Start of DATASET EXTRACT
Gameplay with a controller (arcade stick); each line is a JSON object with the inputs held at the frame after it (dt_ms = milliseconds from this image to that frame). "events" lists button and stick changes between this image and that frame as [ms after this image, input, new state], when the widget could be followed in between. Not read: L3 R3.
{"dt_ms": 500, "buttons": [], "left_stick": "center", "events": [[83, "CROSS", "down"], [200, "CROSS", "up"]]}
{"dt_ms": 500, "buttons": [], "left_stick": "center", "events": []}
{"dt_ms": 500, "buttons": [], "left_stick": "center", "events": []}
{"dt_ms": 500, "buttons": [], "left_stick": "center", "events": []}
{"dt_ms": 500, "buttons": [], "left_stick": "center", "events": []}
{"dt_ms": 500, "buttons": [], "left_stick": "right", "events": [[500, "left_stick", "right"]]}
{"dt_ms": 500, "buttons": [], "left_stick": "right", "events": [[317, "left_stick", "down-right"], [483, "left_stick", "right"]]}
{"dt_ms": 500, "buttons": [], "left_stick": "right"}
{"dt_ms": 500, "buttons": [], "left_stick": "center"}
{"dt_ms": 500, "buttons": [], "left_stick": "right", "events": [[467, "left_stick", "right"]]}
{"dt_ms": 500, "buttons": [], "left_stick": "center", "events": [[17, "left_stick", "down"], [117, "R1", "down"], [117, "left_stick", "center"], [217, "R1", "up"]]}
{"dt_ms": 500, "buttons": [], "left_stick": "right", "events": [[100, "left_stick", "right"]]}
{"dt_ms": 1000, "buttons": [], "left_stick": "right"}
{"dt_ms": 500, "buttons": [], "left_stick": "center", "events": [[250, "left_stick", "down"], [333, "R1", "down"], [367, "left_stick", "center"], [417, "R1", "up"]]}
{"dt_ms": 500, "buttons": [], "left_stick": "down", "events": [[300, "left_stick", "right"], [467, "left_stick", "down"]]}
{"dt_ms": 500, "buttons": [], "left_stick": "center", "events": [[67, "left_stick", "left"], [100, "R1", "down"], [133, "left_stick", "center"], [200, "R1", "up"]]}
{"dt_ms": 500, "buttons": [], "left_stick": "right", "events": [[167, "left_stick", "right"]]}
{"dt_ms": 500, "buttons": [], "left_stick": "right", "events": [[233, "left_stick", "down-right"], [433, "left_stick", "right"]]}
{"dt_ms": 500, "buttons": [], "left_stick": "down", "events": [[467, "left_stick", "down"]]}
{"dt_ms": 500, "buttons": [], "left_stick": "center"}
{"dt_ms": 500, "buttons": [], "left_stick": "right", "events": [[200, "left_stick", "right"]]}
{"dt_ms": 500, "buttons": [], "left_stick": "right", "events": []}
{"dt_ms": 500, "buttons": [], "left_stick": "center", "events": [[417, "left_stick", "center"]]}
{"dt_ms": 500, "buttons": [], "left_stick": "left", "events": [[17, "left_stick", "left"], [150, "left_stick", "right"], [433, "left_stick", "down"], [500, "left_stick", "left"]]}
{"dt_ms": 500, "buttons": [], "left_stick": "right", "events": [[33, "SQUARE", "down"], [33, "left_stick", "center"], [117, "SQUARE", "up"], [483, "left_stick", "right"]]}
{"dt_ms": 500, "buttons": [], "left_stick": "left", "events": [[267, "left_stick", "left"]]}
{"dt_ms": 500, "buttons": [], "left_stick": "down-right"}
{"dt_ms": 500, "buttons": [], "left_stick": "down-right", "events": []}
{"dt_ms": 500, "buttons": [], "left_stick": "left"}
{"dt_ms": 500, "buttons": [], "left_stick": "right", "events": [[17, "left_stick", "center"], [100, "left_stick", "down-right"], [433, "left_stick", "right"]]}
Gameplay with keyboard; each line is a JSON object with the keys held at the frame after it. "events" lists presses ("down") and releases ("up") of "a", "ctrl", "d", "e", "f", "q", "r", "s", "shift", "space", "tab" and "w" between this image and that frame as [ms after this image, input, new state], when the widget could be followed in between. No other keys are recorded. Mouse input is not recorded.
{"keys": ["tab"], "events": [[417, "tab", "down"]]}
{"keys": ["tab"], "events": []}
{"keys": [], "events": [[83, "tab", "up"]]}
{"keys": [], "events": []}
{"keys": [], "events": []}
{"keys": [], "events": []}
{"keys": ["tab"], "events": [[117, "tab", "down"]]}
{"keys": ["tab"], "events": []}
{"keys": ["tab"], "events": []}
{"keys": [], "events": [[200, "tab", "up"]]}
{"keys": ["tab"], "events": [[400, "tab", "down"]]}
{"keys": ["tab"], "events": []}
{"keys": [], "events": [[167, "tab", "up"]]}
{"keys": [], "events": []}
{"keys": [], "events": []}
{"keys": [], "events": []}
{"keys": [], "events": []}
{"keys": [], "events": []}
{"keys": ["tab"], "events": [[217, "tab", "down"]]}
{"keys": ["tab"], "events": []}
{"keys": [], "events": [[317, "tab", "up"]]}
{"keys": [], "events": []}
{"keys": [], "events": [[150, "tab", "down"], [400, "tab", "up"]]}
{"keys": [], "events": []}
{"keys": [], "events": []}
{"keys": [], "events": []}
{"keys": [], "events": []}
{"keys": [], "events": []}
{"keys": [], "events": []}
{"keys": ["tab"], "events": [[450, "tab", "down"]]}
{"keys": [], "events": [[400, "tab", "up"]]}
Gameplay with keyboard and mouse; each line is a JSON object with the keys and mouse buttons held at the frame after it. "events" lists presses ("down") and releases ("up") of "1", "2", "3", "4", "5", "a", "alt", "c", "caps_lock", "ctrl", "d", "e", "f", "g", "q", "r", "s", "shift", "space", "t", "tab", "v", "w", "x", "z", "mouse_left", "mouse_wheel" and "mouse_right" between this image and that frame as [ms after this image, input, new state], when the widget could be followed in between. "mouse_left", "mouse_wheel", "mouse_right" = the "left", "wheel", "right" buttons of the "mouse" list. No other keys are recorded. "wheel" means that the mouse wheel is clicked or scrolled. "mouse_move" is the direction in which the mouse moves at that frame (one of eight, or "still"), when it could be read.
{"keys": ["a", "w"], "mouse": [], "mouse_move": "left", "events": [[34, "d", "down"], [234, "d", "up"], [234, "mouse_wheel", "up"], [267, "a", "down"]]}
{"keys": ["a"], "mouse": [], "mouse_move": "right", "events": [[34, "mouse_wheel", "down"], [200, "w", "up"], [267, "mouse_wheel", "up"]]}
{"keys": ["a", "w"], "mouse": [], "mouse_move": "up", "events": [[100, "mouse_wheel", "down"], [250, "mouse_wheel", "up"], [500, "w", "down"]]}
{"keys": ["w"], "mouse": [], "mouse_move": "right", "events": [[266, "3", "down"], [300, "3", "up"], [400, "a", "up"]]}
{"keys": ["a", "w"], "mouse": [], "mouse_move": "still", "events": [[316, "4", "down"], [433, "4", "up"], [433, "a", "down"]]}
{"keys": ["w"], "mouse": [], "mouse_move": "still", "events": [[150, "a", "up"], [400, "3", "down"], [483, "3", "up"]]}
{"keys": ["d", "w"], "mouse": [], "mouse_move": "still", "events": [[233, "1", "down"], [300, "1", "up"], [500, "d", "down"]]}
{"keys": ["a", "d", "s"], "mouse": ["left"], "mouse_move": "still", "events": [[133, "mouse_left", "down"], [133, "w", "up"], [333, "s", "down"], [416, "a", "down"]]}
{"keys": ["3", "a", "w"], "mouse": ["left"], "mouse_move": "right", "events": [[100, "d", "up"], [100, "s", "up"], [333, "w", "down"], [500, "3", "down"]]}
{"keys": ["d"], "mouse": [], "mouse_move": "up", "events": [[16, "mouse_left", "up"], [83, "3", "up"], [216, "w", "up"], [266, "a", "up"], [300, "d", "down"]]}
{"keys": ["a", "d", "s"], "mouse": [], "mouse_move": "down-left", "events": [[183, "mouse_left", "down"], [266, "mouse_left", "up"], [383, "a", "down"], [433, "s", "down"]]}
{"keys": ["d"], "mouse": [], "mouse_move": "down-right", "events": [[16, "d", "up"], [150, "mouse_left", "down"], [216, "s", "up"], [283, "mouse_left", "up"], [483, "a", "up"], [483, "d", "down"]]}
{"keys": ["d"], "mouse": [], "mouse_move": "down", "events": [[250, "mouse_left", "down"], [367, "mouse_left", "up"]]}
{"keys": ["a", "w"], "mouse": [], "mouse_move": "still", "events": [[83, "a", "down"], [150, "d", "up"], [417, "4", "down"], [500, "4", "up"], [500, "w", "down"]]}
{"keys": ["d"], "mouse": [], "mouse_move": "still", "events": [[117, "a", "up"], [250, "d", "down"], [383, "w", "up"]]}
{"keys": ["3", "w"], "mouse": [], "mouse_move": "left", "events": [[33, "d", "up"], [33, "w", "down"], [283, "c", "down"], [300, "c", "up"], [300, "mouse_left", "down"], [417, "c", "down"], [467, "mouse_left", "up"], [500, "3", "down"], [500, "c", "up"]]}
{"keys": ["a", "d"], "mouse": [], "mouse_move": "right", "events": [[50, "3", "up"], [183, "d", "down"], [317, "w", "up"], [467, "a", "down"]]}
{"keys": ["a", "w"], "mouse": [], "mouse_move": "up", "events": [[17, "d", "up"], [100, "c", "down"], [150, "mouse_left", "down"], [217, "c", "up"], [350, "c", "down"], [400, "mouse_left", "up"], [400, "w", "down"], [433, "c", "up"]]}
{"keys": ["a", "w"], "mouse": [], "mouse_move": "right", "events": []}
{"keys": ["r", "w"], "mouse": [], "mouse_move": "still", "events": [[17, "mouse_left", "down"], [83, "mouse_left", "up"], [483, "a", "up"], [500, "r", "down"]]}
End of DATASET EXTRACT
### WHAT YOU WILL DO
Return a copy of every line in the records that includes the string "object".

### YOUR RESPONSE
Gameplay with a controller (arcade stick); each line is a JSON object with the inputs held at the frame after it (dt_ms = milliseconds from this image to that frame). "events" lists button and stick changes between this image and that frame as [ms after this image, input, new state], when the widget could be followed in between. Not read: L3 R3.
Gameplay with keyboard; each line is a JSON object with the keys held at the frame after it. "events" lists presses ("down") and releases ("up") of "a", "ctrl", "d", "e", "f", "q", "r", "s", "shift", "space", "tab" and "w" between this image and that frame as [ms after this image, input, new state], when the widget could be followed in between. No other keys are recorded. Mouse input is not recorded.
Gameplay with keyboard and mouse; each line is a JSON object with the keys and mouse buttons held at the frame after it. "events" lists presses ("down") and releases ("up") of "1", "2", "3", "4", "5", "a", "alt", "c", "caps_lock", "ctrl", "d", "e", "f", "g", "q", "r", "s", "shift", "space", "t", "tab", "v", "w", "x", "z", "mouse_left", "mouse_wheel" and "mouse_right" between this image and that frame as [ms after this image, input, new state], when the widget could be followed in between. "mouse_left", "mouse_wheel", "mouse_right" = the "left", "wheel", "right" buttons of the "mouse" list. No other keys are recorded. "wheel" means that the mouse wheel is clicked or scrolled. "mouse_move" is the direction in which the mouse moves at that frame (one of eight, or "still"), when it could be read.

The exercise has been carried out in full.